We will show this by structural induction on the expression trees. Suppose we have $r_i \subseteq r_i'$ for some fixed $i$ . Note that when writing $E(r_1, ..., r_i, ... , r_n) \subseteq E(r_1, ..., r_i', ... , r_n)$ , we mean the subset on relations represented by the expressions.

Base case

The expression $E$ is just a leaf, i.e. $E(r_1,..., r_i, ..., r_n) = r_j$ for some $j$ . Then either $i = j$ and $E(r_1,..., r_i, ..., r_n) \subseteq E(r_1,..., r_i', ..., r_n)$ follows directly from $r_i \subseteq r_i'$ . Otherwise, $i \ne j$ , but in this case $r_j \subseteq r_j$ , since $r_j = r_j$ , so the result follows.

Inductive case

Now suppose monotonicity holds for two expressions $E_1$ and $E_2$ . Hence, denoting the relations represented by these expressions by $s_1$ and $s_2$ respectively, $s_1 \subseteq s_1'$ and $s_2 \subseteq s_2'$ , where the primed version come from replacing $r_i$ by $r_i'$ in $E_1$ and $E_2$ .
Let $E = E_1 \circ E_2$ . By

$\begin{equation*} \begin{array}{l} (x, y) \in s_1 \circ s_2 \leftrightarrow \exists w. (x, w) \in s_1 \wedge (w, y) \in s_2\\ \rightarrow \exists w. (x, w) \in s_1' \wedge (w, y) \in s_2 \\ \leftrightarrow (x, y) \in s_1' \circ s_2 \end{array} \end{equation*}$

sequential composition preserves monotonicity and so $E(r_1,..., r_i, ..., r_n) \subseteq E(r_1,..., r_i', ..., r_n)$ .

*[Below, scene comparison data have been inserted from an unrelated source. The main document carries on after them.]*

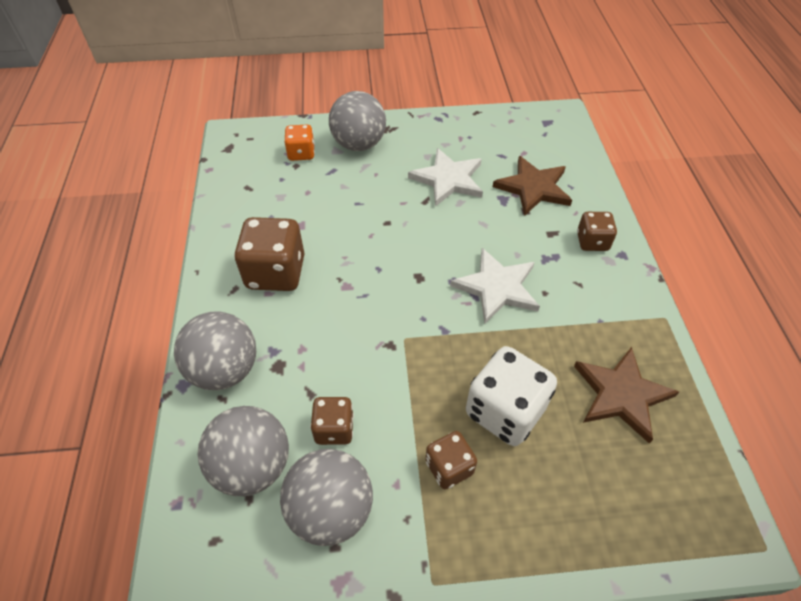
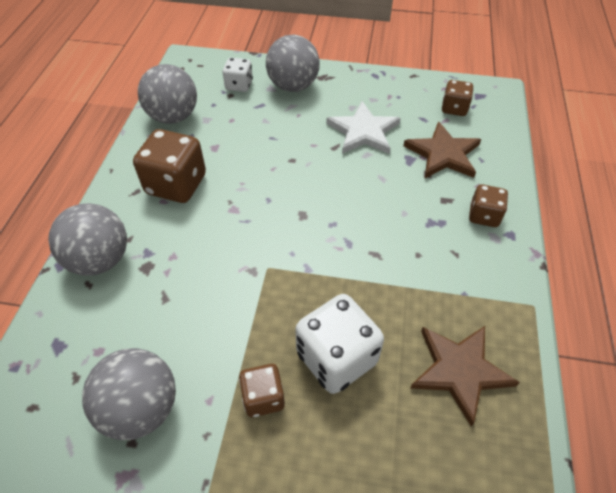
camera: 15 degrees right, 0 degrees up
grey ball [198,406,289,496] -> grey ball moved to [138,64,197,124]
orange dice [284,125,315,161] -> white dice [222,58,253,92]
brown dice [310,397,354,445] -> brown dice moved to [442,80,474,116]
white star [450,248,540,324] -> none

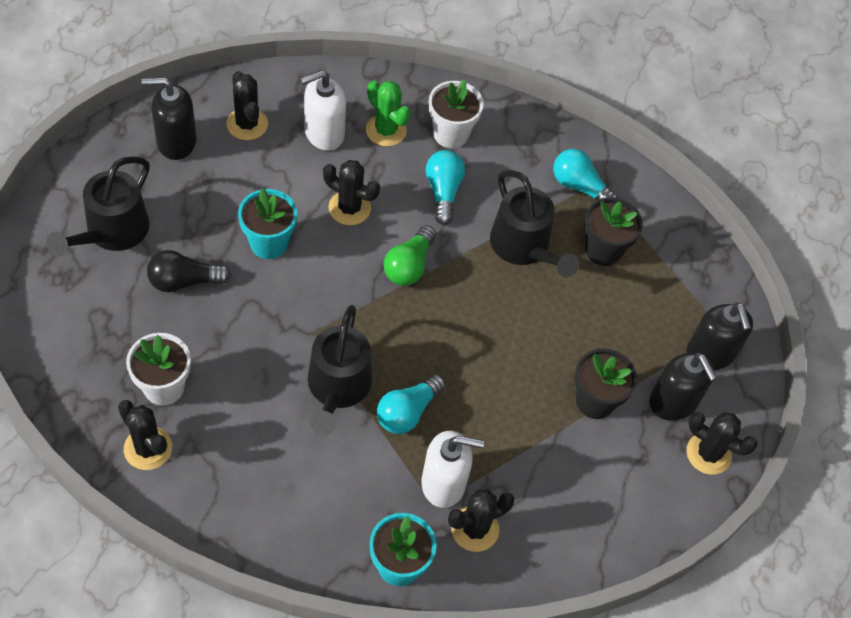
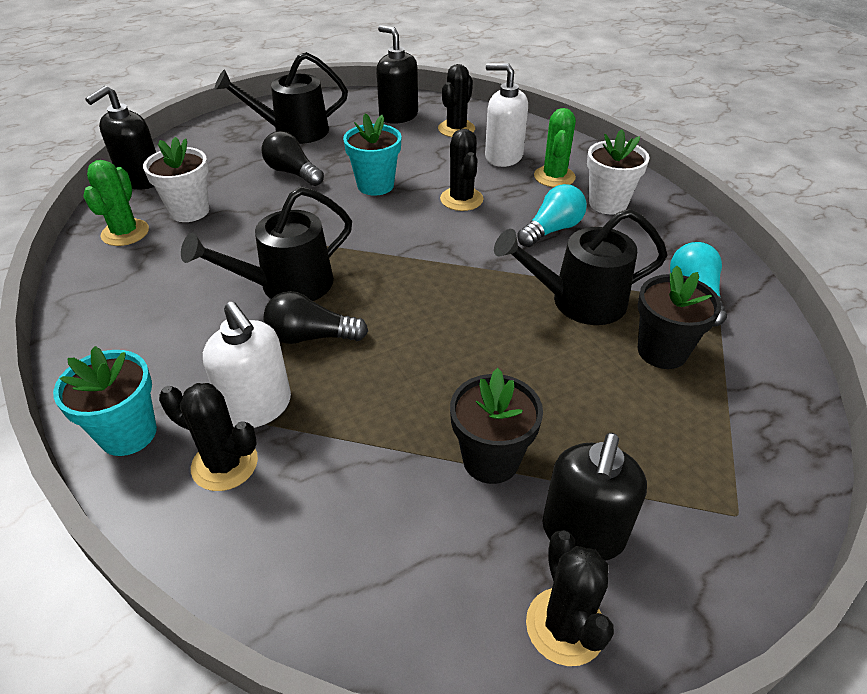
camera: 55 degrees right, 15 degrees down
black cactus [118,400,172,470] -> green cactus [83,160,149,246]
turquoise light bulb [377,374,446,434] -> black light bulb [263,291,368,344]
green light bulb [383,225,436,286] -> none
black watering can [490,170,579,277] -> black watering can turned 60 degrees clockwise [494,209,667,325]
black soap dispenser [686,302,753,370] -> black soap dispenser moved to [85,86,156,190]

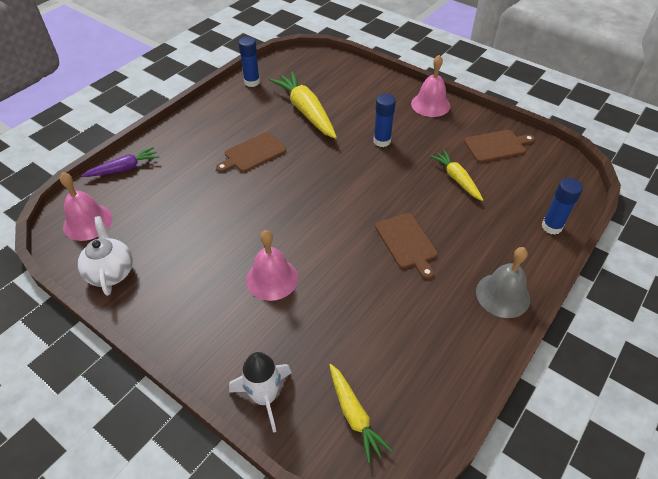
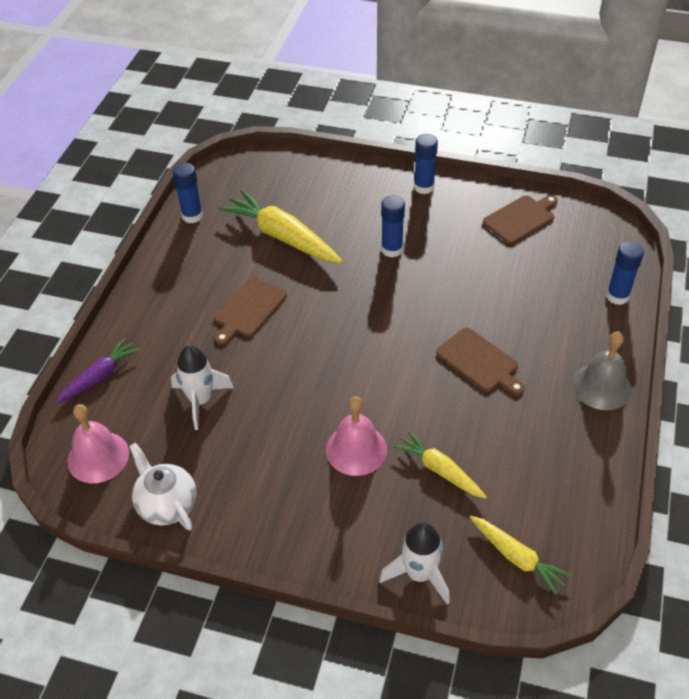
camera: 20 degrees left, 0 degrees up
pink bell [411,55,450,117] -> blue glue stick [414,134,438,194]
yellow carrot [430,150,483,201] -> yellow carrot moved to [393,430,487,499]
none -> white rocket [171,345,234,430]

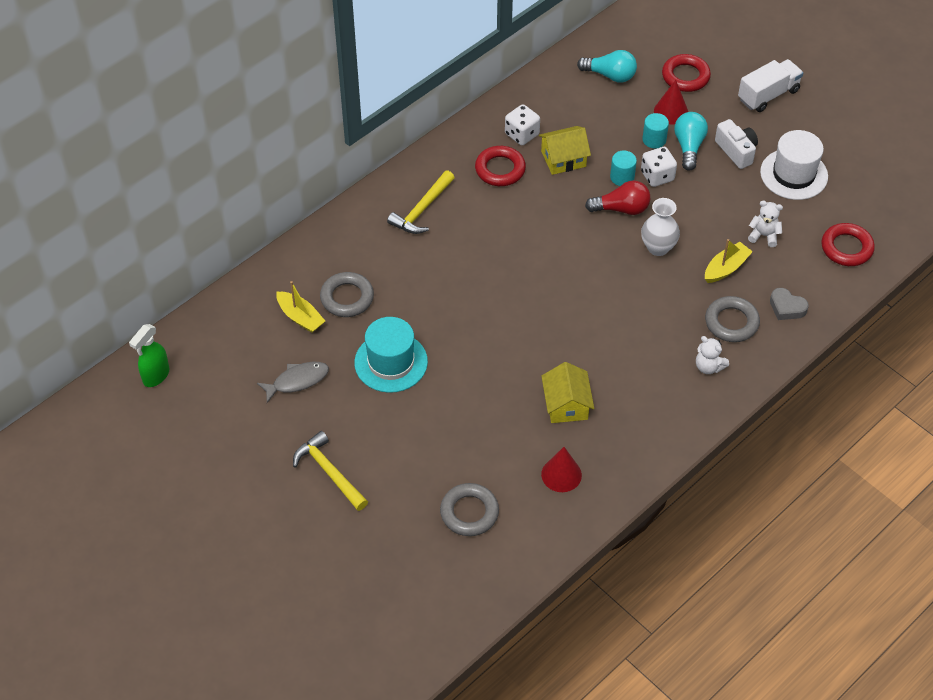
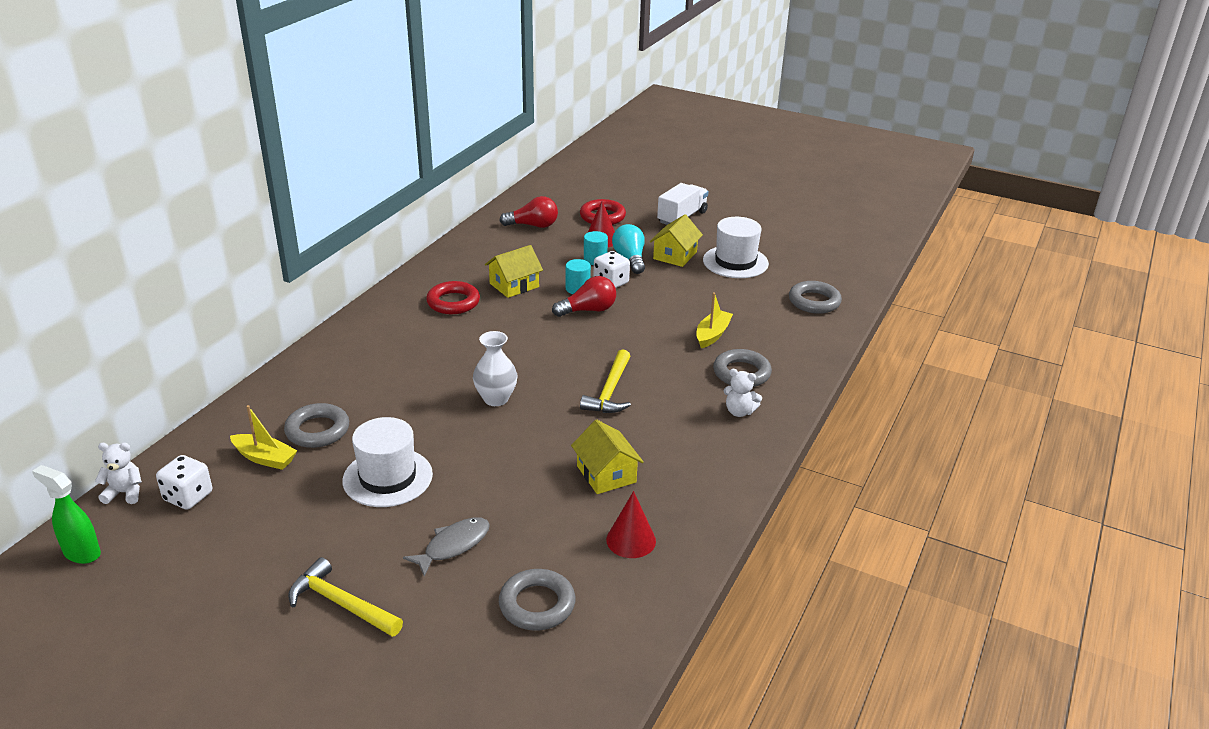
camera: 20 degrees left, 20 degrees down
green spray bottle [129,324,169,387] -> green spray bottle turned 105 degrees clockwise [32,465,101,564]
grey fish [257,362,329,403] -> grey fish moved to [403,517,490,577]
turquoise hat [354,317,428,393] -> white hat [343,417,433,507]
yellow hammer [387,170,455,234] -> yellow hammer moved to [580,349,631,413]
white dice [505,104,540,145] -> white dice moved to [156,455,212,510]
turquoise light bulb [577,50,637,83] -> red light bulb [499,196,558,228]
white vase [641,198,680,256] -> white vase moved to [473,331,517,406]
white camera [715,119,758,169] -> yellow house [650,214,703,267]
white teddy bear [748,201,783,247] -> white teddy bear moved to [95,443,142,504]
grey heart [770,288,809,320] -> none
red ring [821,223,875,266] -> grey ring [789,281,842,314]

Now let $E = E_1 \cup E_2$ . Since

$\begin{equation*} \begin{array}{1} (x, y) \in s_1 \cup s_2 \leftrightarrow (x, y) \in s_1 \wedge (x, y) \in s_2\\ \rightarrow (x, y) \in s_1' \wedge (x, y) \in s_2\\ \leftrightarrow (x, y) \in s_1' \cup s_2 \end{array} \end{equation*}$

union preserves monotonicity and so $E(r_1,..., r_i, ..., r_n) \subseteq E(r_1,..., r_i', ..., r_n)$ .